HP later acquired the company but shuttered its whole product line a year later when it underperformed. Then TCL picked it up in 2014 but hasn't done anything with the brand since. That changes soon.

TCL, which owns rights to BlackBerry, once claimed it would create devices under the BlackBerry name and help revive the brand. It has since released several phones under the name: the DTEK50, DTEK60, and most recently, the KEYone. But it's also planning to revive the Palm brand, according to Android Planet.

TCL Will Release The First Palm Device In Years

Palm was successful around the '90s and early 2000s with its Personal Digital Assistants and smartphones such as the Pilot and Pre, which were at the time competed with the iPhone and Android devices of yore. One can write a whole book on what caused Palm's downfall, but that's a story for another day. The important thing you should know is that TCL might be planning to release a number of devices under the Palm name. The first of those devices could launch as early as 2018.

Information remains scarce. How TCL plans to incorporate Palm's signature design is uncertain. Will it have a slide-out keyboard? Will it retain the iconic curved form factor?
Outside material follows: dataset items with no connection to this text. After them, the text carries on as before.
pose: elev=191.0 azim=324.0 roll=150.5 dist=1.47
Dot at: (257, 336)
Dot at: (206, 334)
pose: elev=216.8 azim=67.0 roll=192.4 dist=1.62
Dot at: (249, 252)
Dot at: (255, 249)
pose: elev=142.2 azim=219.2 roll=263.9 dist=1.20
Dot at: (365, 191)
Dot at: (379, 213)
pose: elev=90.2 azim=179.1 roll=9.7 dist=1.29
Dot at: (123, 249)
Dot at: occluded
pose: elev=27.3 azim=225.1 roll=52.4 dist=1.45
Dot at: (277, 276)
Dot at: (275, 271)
It's hard to say.

Palm-Branded Tablets, PDAs In The Works?

There's a possibility that TCL is also making tablets or PDAs since the plans vaguely refer to "devices." Interestingly, these, according to the company, will be aimed toward users familiar with the old brand. Take that however you will. Does that mean old design will resurface? Perhaps, and perhaps not.
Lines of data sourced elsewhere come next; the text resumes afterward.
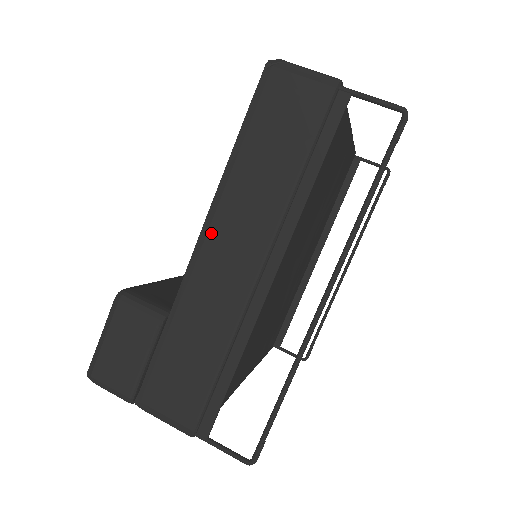
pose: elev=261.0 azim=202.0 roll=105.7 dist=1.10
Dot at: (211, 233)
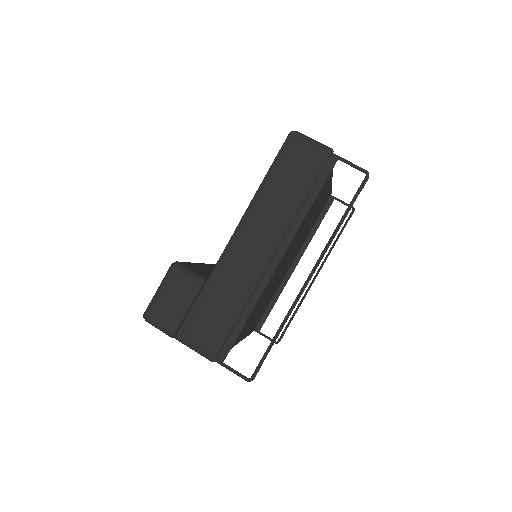
Dot at: (243, 230)
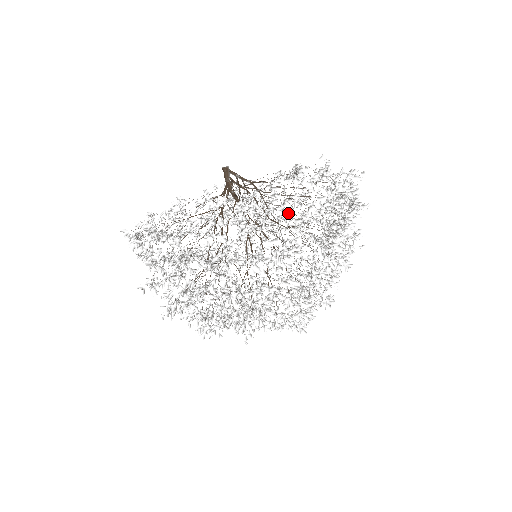
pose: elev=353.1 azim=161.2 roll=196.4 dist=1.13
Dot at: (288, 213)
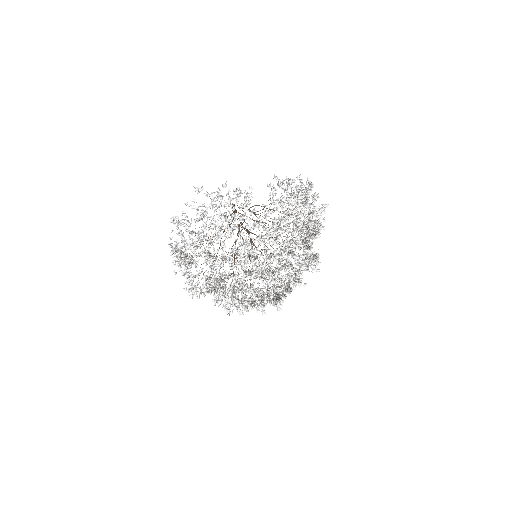
Dot at: occluded
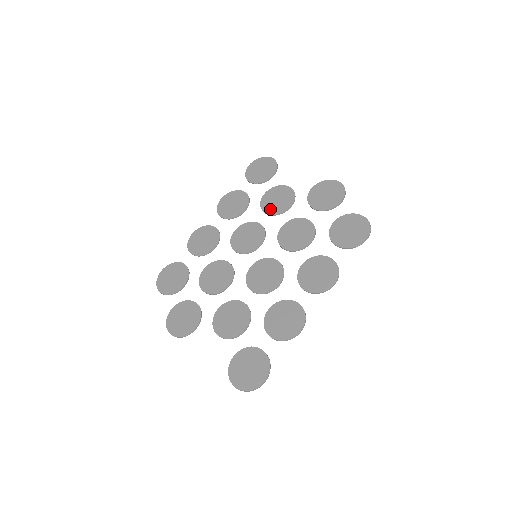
It's safe to assume these notional devices will run Android since TCL phones under the BlackBerry brand do. Palm, on the other hand, originally had its proprietary OS called webOS, which was included when HP acquired the company. LG now owns webOS, present across its TV and tablet product line.

For now, TCL hasn't said what it specifically wants to do with Palm beyond reviving the brand. Breaking into the smartphone market, especially for a brand that's long been dead, is a difficult feat, especially with juggernauts such as Samsung, Apple, and Huawei atop the smartphone ranks.

But still, everybody loves a good comeback story.